Le Maire, ministro dell’Economia, ha recentemente dichiarato che è in via di definizione la nomina di una Commissione, guidata da Jean Pierre Landau (ex Governatore della Banca di Francia), che avrà la funzione di argine sui rischi derivanti dalle speculazioni nell’ambito delle criptovalute in generale e del bitcoin in particolare. Landau è sempre stato un nemico dichiarato del bitcoin, e non ne ha mai fatto mistero, pare li abbia definiti ‘i tulipani del XXI secolo’, rimando alla speculazione del 2014.

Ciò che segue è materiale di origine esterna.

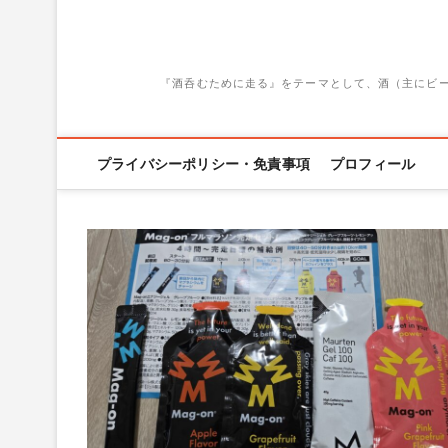
『酒呑むために走る』をテーマとして、酒（主にビ
プライバシーポリシー・免責事項
プロフィール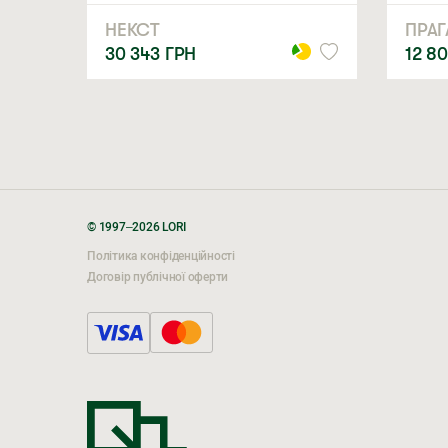
НЕКСТ
ПРАГ
30 343
ГРН
12 8
© 1997–2026 LORI
Політика конфіденційності
Договір публічної оферти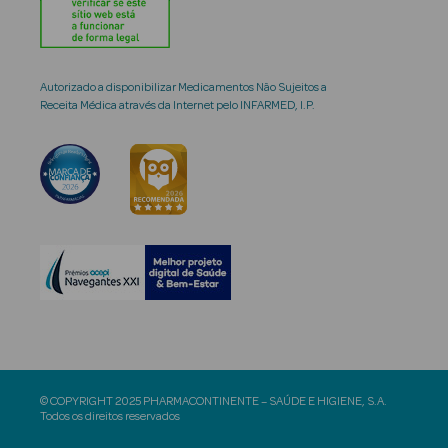
Autorizado a disponibilizar Medicamentos Não Sujeitos a
Receita Médica através da Internet pelo INFARMED, I.P.
© COPYRIGHT 2025 PHARMACONTINENTE – SAÚDE E HIGIENE, S.A.
Todos os direitos reservados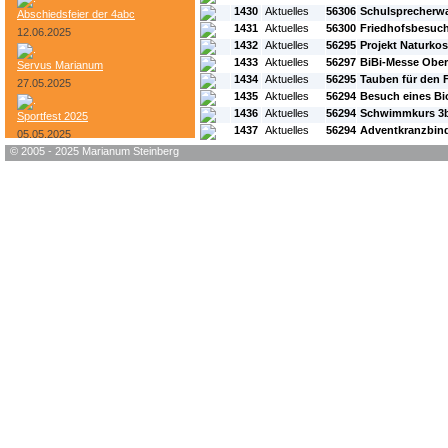
1430
Aktuelles
56306
Schulsprecherw
Abschiedsfeier der 4abc
1431
Aktuelles
56300
Friedhofsbesuc
12.06.2025
1432
Aktuelles
56295
Projekt Naturkos
1433
Aktuelles
56297
BiBi-Messe Ober
Servus Marianum
1434
Aktuelles
56295
Tauben für den 
27.05.2025
1435
Aktuelles
56294
Besuch eines Bi
1436
Aktuelles
56294
Schwimmkurs 3b
Sportfest 2025
1437
Aktuelles
56294
Adventkranzbin
05.05.2025
© 2005 - 2025 Marianum Steinberg
Bundesheer-Tag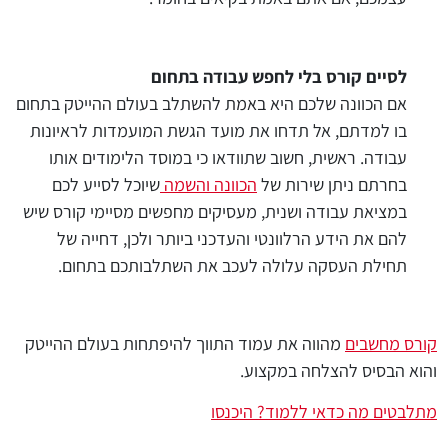
לסיים קורס בלי לחפש עבודה בתחום
אם הכוונה שלכם היא באמת להשתלב בעולם ההייטק בתחום
בו למדתם, אל תדחו את מועד הגשת המועמדות לראיונות
עבודה. ראשית, חשוב שתוודאו כי במוסד הלימודים אותו
בחרתם ניתן שירות של
הכוונה והשמה
שיוכל לסייע לכם
במציאת עבודה ושנית, מעסיקים מחפשים מסיימי קורס שיש
להם את הידע הרלוונטי והעדכני ביותר ולכן, דחייה של
תחילת העסקה עלולה לעכב את השתלבותכם בתחום.
קורס מחשבים
מהווה את עמוד התווך להיפתחות בעולם ההייטק
והוא הבסיס להצלחה במקצוע.
מתלבטים מה כדאי ללמוד? היכנסו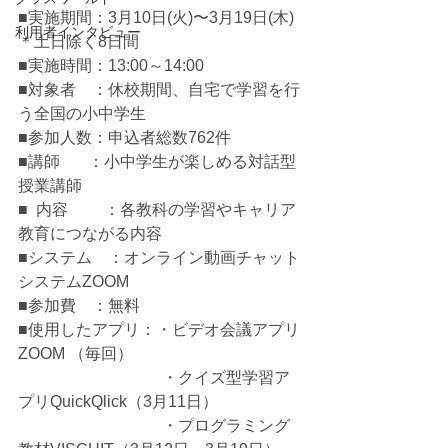
■実施期間：3月10日(火)〜3月19日(木)
利用者インタビュー
＊土日除く8日間
■実施時間：13:00～14:00
■対象者　：休校期間、自宅で学習を行
う全国の小中学生
■参加人数：申込者総数762件
■講師 　  ：小中学生が楽しめる対話型
授業講師
■  内容　　 ：各教科の学習やキャリア
教育につながる内容
■システム　：オンライン動画チャット
システムZOOM      
■参加費　：無料
■使用したアプリ：・ビデオ会議アプリ
ZOOM （毎回）
　　　　　　　　　・クイズ型学習ア
プリQuickQlick（3月11日）
　　　　　　　　　・プログラミング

L’avversione sta diventando un tam tam generale, e anche dal versante tedesco della Bundesbank le riserve sono tante. Secondo i vertici della Banca Centrale, sarà inutile lottare all’interno dei propri confini nazionali se non si realizzerà una disciplina di coordinamento giuridico internazionale in grado di ostacolare le speculazioni e tutelare i risparmiatori.
Si annunciano insomma tempi duri per le criptovalute;  le sue ‘regole’ quasi imponderabili sui mercati virtuali, dovranno passare ora attraverso i cingoli delle ferme opposizioni politiche, quasi un morso del cobra per chi fino ad ora ha lucrato in questo ambito. Certamente imprevisto, non in modo così severo, dopo un anno di boom esplosivo, in un mercato in cui vere e proprie regole non ne esistono, forse anche questa è stata la ragione del successo, basato sull’azzardo e il brivido del rischio.
Quando in questi panorami virtuali s’insinua la disciplina della Legge, si è obbligati a procedere su strade ferrate, non su quelle fissate nei transiti irrazionali, dove c’è spazio per illeciti e trasgressioni.